Ohne Arbeit aber mit viel Willen
Da Thavakumar Maniam aber nach mehreren Monaten noch keine Arbeit hat, fährt der junge Mann weiter in die Schweiz zu seiner Tante. Dort angekommen findet er zwar einen Job, doch ohne Aufenthaltsgenehmigung. Seine letzte Chance: Deutschland.

"Ich hatte nur eine Sache im Kopf: Bitte schickt mich nicht zurück", erinnert sich Thavakumer Maniam. "Ich war damals noch ein Teenager, als ich Sri Lanka verließ. Dank dieser jugendlichen Leichtigkeit habe ich die Reise als Abenteuer gesehen. Sorgen über die Zukunft habe ich mir nicht viel gemacht. Ich wollte es nur schaffen und in Deutschland ankommen. Die Flucht hat meine Familie viel Geld gekostet und ich wollte nicht, dass der lange Weg umsonst war", sagt der Eismacher gegenüber ka-news.de.
----
Arbeitsaufträge:
[1] Wohin fährt Thavakumar Maniam laut dem Textauszug, als er nach mehreren Monaten noch keine Arbeit hat?
[2] Wiederholen Sie den Textauszug wortgetreu: Beginnen Sie bei den Worten „Ohne Arbeit aber“ und hören Sie nach „Eismacher gegenüber ka-news.de.“ auf.
Die Auflistung steht in keinem Zusammenhang mit dem Textauszug.

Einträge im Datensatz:
----
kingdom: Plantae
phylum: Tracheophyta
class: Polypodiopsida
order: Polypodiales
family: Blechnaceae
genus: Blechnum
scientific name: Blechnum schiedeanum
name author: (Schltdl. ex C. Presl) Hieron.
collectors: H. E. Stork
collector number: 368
----
Lösungen:
[1] In die Schweiz zu seiner Tante.

[2]
Ohne Arbeit aber mit viel Willen
Da Thavakumar Maniam aber nach mehreren Monaten noch keine Arbeit hat, fährt der junge Mann weiter in die Schweiz zu seiner Tante. Dort angekommen findet er zwar einen Job, doch ohne Aufenthaltsgenehmigung. Seine letzte Chance: Deutschland.

"Ich hatte nur eine Sache im Kopf: Bitte schickt mich nicht zurück", erinnert sich Thavakumer Maniam. "Ich war damals noch ein Teenager, als ich Sri Lanka verließ. Dank dieser jugendlichen Leichtigkeit habe ich die Reise als Abenteuer gesehen. Sorgen über die Zukunft habe ich mir nicht viel gemacht. Ich wollte es nur schaffen und in Deutschland ankommen. Die Flucht hat meine Familie viel Geld gekostet und ich wollte nicht, dass der lange Weg umsonst war", sagt der Eismacher gegenüber ka-news.de.